Their calculations also allow to prioritize the various known DFT approaches, some diagrams ofapproximation (An approximation is an approximate representation, i.e. missing …) also failing to describe the viscosity of water at any temperature. Finally, they show that the dynamic properties of water can be deduced from the analysis ofentropy (In thermodynamics, entropy is a state function introduced in 1865 by Rudolf Clausius …) of the liquid on a scale of a few molecules, which allows their calculation to be considerably accelerated, as the structural properties are faster to calculate than essentially dynamic quantities.

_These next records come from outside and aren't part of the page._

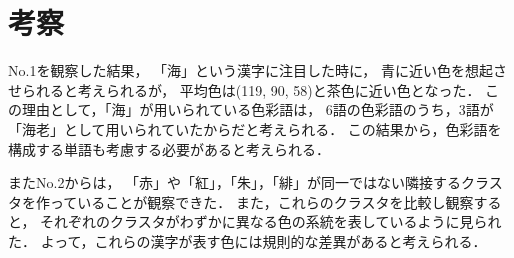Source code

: \documentclass[a4j,twocolumn]{ujarticle} %
\newcommand{\workname}{緋色の習作}
\newcommand{\colorname}{色彩語}
\newcommand{\colorkanji}{色彩漢字}
\newcommand{\recallcolor}{色イメージ}
\newcommand{\mysection}[1]{\vspace{-23pt}\section{#1}\vspace{-5pt}}
\begin{document}
% 
% 
% 




\mysection{考察}
\label{consideration}

No.1を観察した結果，
「海」という漢字に注目した時に，
青に近い色を想起させられると考えられるが，
平均色は(119, 90, 58)と茶色に近い色となった．
この理由として，「海」が用いられている\colorname{}は，
6語の\colorname{}のうち，3語が「海老」として用いられていたからだと考えられる．
この結果から，\colorname{}を構成する単語も考慮する必要があると考えられる．

またNo.2からは，
「赤」や「紅」，「朱」，「緋」が同一ではない隣接するクラスタを作っていることが観察できた．
また，これらのクラスタを比較し観察すると，
それぞれのクラスタがわずかに異なる色の系統を表しているように見られた．
よって，これらの漢字が表す色には規則的な差異があると考えられる．
\end{document}
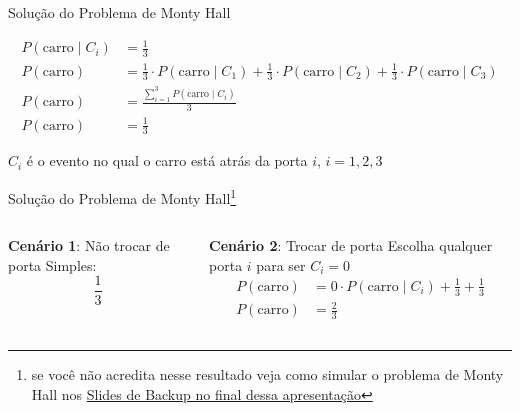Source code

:\begin{frame}{Solução do Problema de Monty Hall}
	\begin{idea}
		$$
			\begin{aligned}
				P(\text{carro} \mid C_i) & = \frac{1}{3}                                                                                                                          \\
				P(\text{carro})          & = \frac{1}{3} \cdot P(\text{carro} \mid C_1) + \frac{1}{3} \cdot P(\text{carro} \mid C_2) + \frac{1}{3} \cdot P(\text{carro} \mid C_3) \\
				P(\text{carro})          & = \frac{\sum^3_{i=1}P(\text{carro} \mid C_i)}{3}                                                                                       \\
				P(\text{carro})          & = \frac{1}{3}
			\end{aligned}
		$$
	\end{idea}
	\vfill \vfill
	$C_i$ é o evento no qual o carro está atrás da porta $i$, $i=1,2,3$
\end{frame}

\begin{frame}[t]{Solução do Problema de Monty Hall\footnote{se você não acredita nesse resultado veja como simular o problema de Monty Hall nos \hyperlink{appendixmontyhall}{Slides de Backup no final dessa apresentação}}}
	\begin{columns}[t]
		\begin{column}{0.5\textwidth}
			{\Large \textbf{Cenário 1}: Não trocar de porta} \newline \newline
			Simples: $$\frac{1}{3}$$
		\end{column}
		\begin{column}{0.5\textwidth}
			{\Large \textbf{Cenário 2}: Trocar de porta} \newline \newline
			Escolha qualquer porta $i$ para ser $C_i = 0$
			\vfill
			$$
				\begin{aligned}
					P(\text{carro}) & = 0 \cdot P(\text{carro} \mid C_i) + \frac{1}{3} + \frac{1}{3} \\
					P(\text{carro}) & = \frac{2}{3}
				\end{aligned}
			$$
		\end{column}
	\end{columns}
\end{frame}

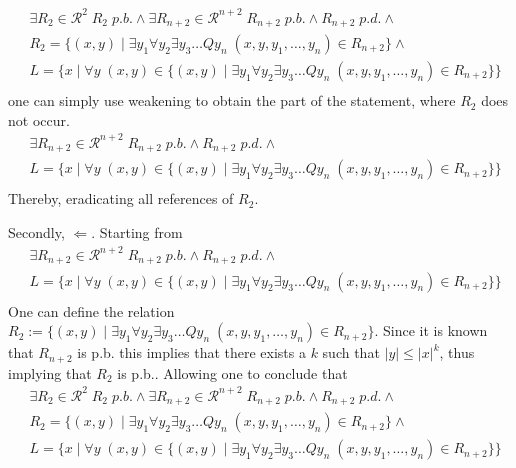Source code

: \documentclass [11pt]{article}
\begin{document}
\begin{enumerate}
\begin{equation*}
\begin{split}
&\exists R_2 \in \mathcal{R}^{2} \; R_2 \; p.b.  \land  \exists R_{n+2}  \in  \mathcal{R}^{n+2} \; R_{n+2} \; p.b. \land R_{n+2} \; p.d. \land  \\
&R_2 = \{(x,y) \mid \exists y_1 \forall y_2\exists y_3\dots Q y_n  \; (x,y,y_1,\ldots,y_n) \in R_{n+2}\}  \land\\ 
& L = \{x \mid \forall y \; (x,y) \in  \{(x,y) \mid  \exists y_1 \forall y_2\exists y_3\dots Q y_n  \; (x,y,y_1,\ldots,y_n) \in R_{n+2}\}\}  \\ 
\end{split}
\end{equation*}
one can simply use weakening to obtain the part of the statement, where $R_2$ does not occur. 
\begin{equation*}
\begin{split}
& \exists R_{n+2}  \in  \mathcal{R}^{n+2} \; R_{n+2} \; p.b. \land R_{n+2} \; p.d. \land  \\
& L = \{x \mid \forall y \; (x,y) \in  \{(x,y) \mid  \exists y_1 \forall y_2\exists y_3\dots Q y_n   \; (x,y,y_1,\ldots,y_n) \in R_{n+2}\}\}  \\ 
\end{split}
\end{equation*}
Thereby, eradicating all references of $R_2$. 

\medskip
Secondly, $\Leftarrow$. Starting from 
\begin{equation*}
\begin{split}
& \exists R_{n+2}  \in  \mathcal{R}^{n+2} \; R_{n+2} \; p.b. \land R_{n+2} \; p.d. \land  \\
& L = \{x \mid \forall y \; (x,y) \in  \{(x,y) \mid  \exists y_1 \forall y_2\exists y_3\dots Q y_n  \; (x,y,y_1,\ldots,y_n) \in R_{n+2}\}\}  \\ 
\end{split}
\end{equation*}
One can define the relation $R_2:=\{(x,y) \mid  \exists y_1 \forall y_2\exists y_3\dots Q y_n   \; (x,y,y_1,\ldots,y_n) \in R_{n+2}\} $.
Since it is known that $R_{n+2}$ is p.b. this implies that there exists a $k$ such that $|y| \leq |x|^k$, thus implying that $R_2$ is p.b..
Allowing one to conclude that
\begin{equation*}
\begin{split}
&\exists R_2 \in \mathcal{R}^{2} \; R_2 \; p.b.  \land  \exists R_{n+2}  \in  \mathcal{R}^{n+2} \; R_{n+2} \; p.b. \land R_{n+2} \; p.d. \land  \\
&R_2 = \{(x,y) \mid  \exists y_1 \forall y_2\exists y_3\dots Q y_n  \; (x,y,y_1,\ldots,y_n) \in R_{n+2}\}  \land\\ 
& L = \{x \mid \forall y \; (x,y) \in  \{(x,y) \mid  \exists y_1 \forall y_2\exists y_3\dots Q y_n  \; (x,y,y_1,\ldots,y_n) \in R_{n+2}\}\}  \\ 
\end{split}
\end{equation*}


\end{enumerate}
\end{document}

What is at stake is important, the possibility of faithfully describing the water, in its structure and in its dynamic (The word dynamic is often used to designate or qualify what refers to movement. It …), being for example a crucial issue for the advancement of the understanding of nanofluidic flows. These results are published in Proceedings of the National Academy of Sciences.
Connection between dynamic and structural properties of water: Insights from ab initio simulations.
C. Herrero, M. Pauletti, G. Tocci, M. Iannuzzi, L. Joly; PNASreleased on May 19, 2022.